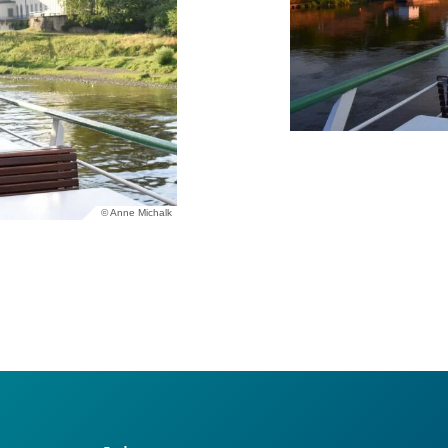
© Anne Michalk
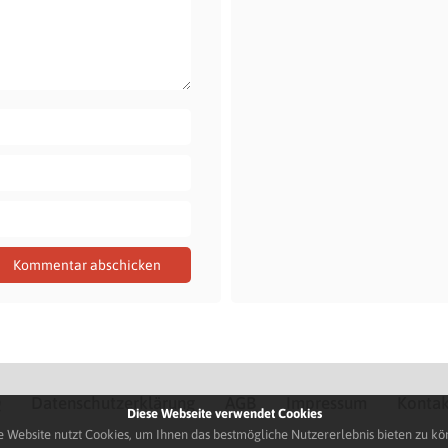
Q
Datenschutzerklärung
AGB
Impressum
Kontak
Diese Webseite verwendet Cookies
e Website nutzt Cookies, um Ihnen das bestmögliche Nutzererlebnis bieten zu kö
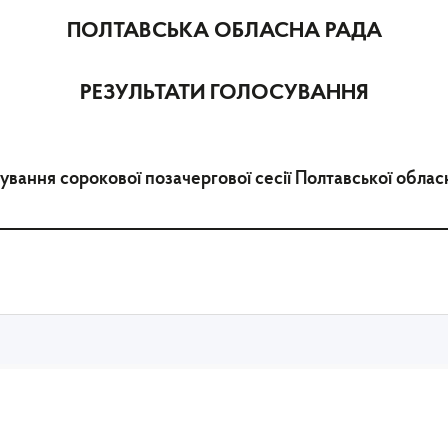
ПОЛТАВСЬКА ОБЛАСНА РАДА
РЕЗУЛЬТАТИ ГОЛОСУВАННЯ
ування сорокової позачергової сесії Полтавської обла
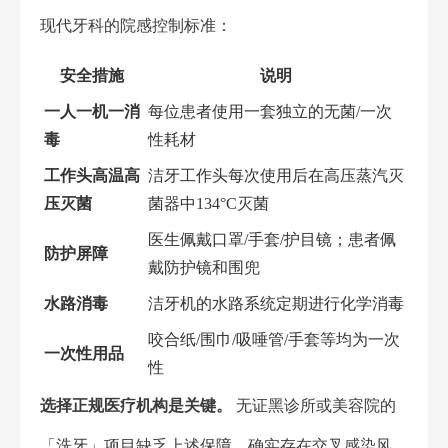
现代牙科的院感控制标准：
安全措施
说明
一人一机一消
每位患者使用一套独立的无菌/一次
毒
性耗材
工作头高温高
洁牙工作头每次使用后在高压蒸汽灭
压灭菌
菌器中134°C灭菌
医生佩戴口罩/手套/护目镜；患者佩
防护屏障
戴防护镜和围兜
水路消毒
洁牙机的水路系统定期进行化学消毒
咬合纸/围巾/吸唾管/手套等均为一次
一次性用品
性
选择正规医疗机构是关键。
无证黑诊所或美容院的
「洗牙」项目缺乏上述保障，确实存在交叉感染风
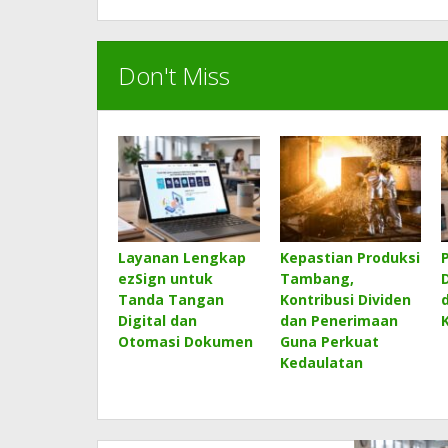
Don't Miss
Layanan Lengkap
Kepastian Produksi
ezSign untuk
Tambang,
D
Tanda Tangan
Kontribusi Dividen
Digital dan
dan Penerimaan
Otomasi Dokumen
Guna Perkuat
Kedaulatan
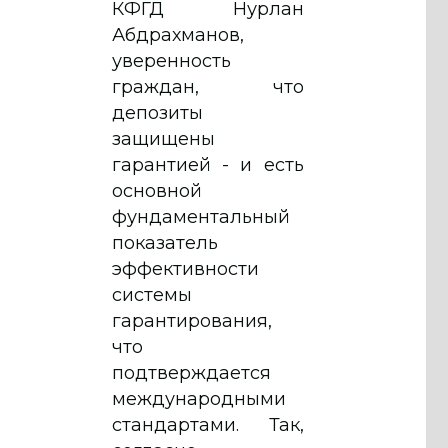
КФГД Нурлан
Абдрахманов,
уверенность
граждан, что
депозиты
защищены
гарантией - и есть
основной
фундаментальный
показатель
эффективности
системы
гарантирования,
что
подтверждается
международными
стандартами. Так,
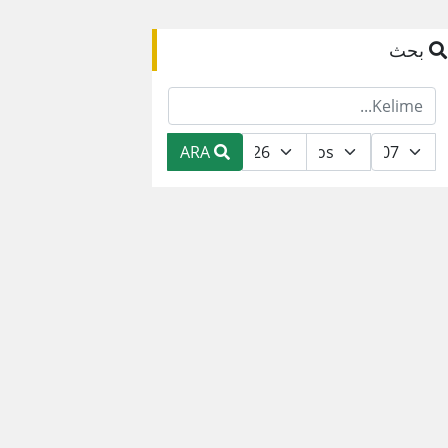
بحث
ARA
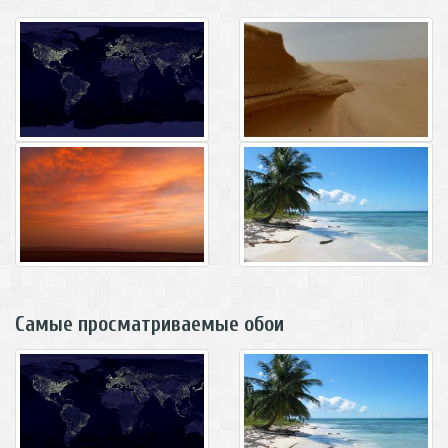
Самые просматриваемые обои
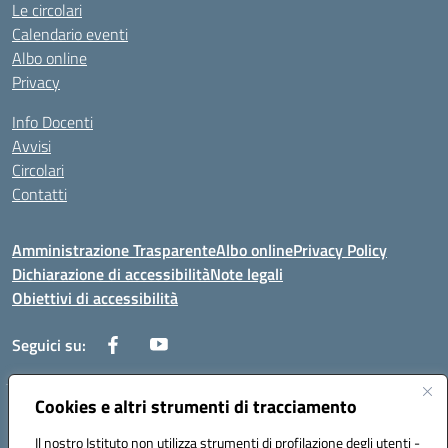
Le circolari
Calendario eventi
Albo online
Privacy
Info Docenti
Avvisi
Circolari
Contatti
Amministrazione Trasparente
Albo online
Privacy Policy
Dichiarazione di accessibilità
Note legali
Obiettivi di accessibilità
Seguici su:
Cookies e altri strumenti di tracciamento
Corso Roma, 1 71100 FOGGIA (FG)
Codice meccanografico: FGPM03000E
Il nostro Istituto non utilizza strumenti di profilazione degli utenti -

# [Description of the task]
Render every line of text read from the entries above as a Markdown table with the columns "Row" and "Text line": number the rows in order, put one line per row, and skip blank lines. Leave the pictures out of the table.

# [Response for this exercise]
| Row | Text line |
|---|---|
| 1 | © Anne Michalk |
| 2 | Q |
| 3 | Datenschutzerklärung |
| 4 | AGB |
| 5 | Impressum |
| 6 | Kontak |
| 7 | Diese Webseite verwendet Cookies |
| 8 | e Website nutzt Cookies, um Ihnen das bestmögliche Nutzererlebnis bieten zu kö |
| 9 | ПОЛТАВСЬКА ОБЛАСНА РАДА |
| 10 | РЕЗУЛЬТАТИ ГОЛОСУВАННЯ |
| 11 | ування сорокової позачергової сесії Полтавської обла |
| 12 | 现代牙科的院感控制标准： |
| 13 | 安全措施 |
| 14 | 说明 |
| 15 | 一人一机一消 |
| 16 | 每位患者使用一套独立的无菌/一次 |
| 17 | 毒 |
| 18 | 性耗材 |
| 19 | 工作头高温高 |
| 20 | 洁牙工作头每次使用后在高压蒸汽灭 |
| 21 | 压灭菌 |
| 22 | 菌器中134°C灭菌 |
| 23 | 医生佩戴口罩/手套/护目镜；患者佩 |
| 24 | 防护屏障 |
| 25 | 戴防护镜和围兜 |
| 26 | 水路消毒 |
| 27 | 洁牙机的水路系统定期进行化学消毒 |
| 28 | 咬合纸/围巾/吸唾管/手套等均为一次 |
| 29 | 一次性用品 |
| 30 | 性 |
| 31 | 选择正规医疗机构是关键。 |
| 32 | 无证黑诊所或美容院的 |
| 33 | 「洗牙」项目缺乏上述保障，确实存在交叉感染风 |
| 34 | Don't Miss |
| 35 | Layanan Lengkap |
| 36 | Kepastian Produksi |
| 37 | ezSign untuk |
| 38 | Tambang, |
| 39 | D |
| 40 | Tanda Tangan |
| 41 | Kontribusi Dividen |
| 42 | Digital dan |
| 43 | dan Penerimaan |
| 44 | Otomasi Dokumen |
| 45 | Guna Perkuat |
| 46 | Kedaulatan |
| 47 | КФГД Нурлан |
| 48 | Абдрахманов, |
| 49 | уверенность |
| 50 | граждан, что |
| 51 | депозиты |
| 52 | защищены |
| 53 | гарантией - и есть |
| 54 | основной |
| 55 | фундаментальный |
| 56 | показатель |
| 57 | эффективности |
| 58 | системы |
| 59 | гарантирования, |
| 60 | что |
| 61 | подтверждается |
| 62 | международными |
| 63 | стандартами. Так, |
| 64 | بحث |
| 65 | ARA |
| 66 | Самые просматриваемые обои |
| 67 | Le circolari |
| 68 | Calendario eventi |
| 69 | Albo online |
| 70 | Privacy |
| 71 | Info Docenti |
| 72 | Avvisi |
| 73 | Circolari |
| 74 | Contatti |
| 75 | Amministrazione Trasparente |
| 76 | Albo online |
| 77 | Privacy Policy |
| 78 | Dichiarazione di accessibilità |
| 79 | Note legali |
| 80 | Obiettivi di accessibilità |
| 81 | Seguici su: |
| 82 | Cookies e altri strumenti di tracciamento |
| 83 | Corso Roma, 1 71100 FOGGIA (FG) |
| 84 | Codice meccanografico: FGPM03000E |
| 85 | Il nostro Istituto non utilizza strumenti di profilazione degli utenti - |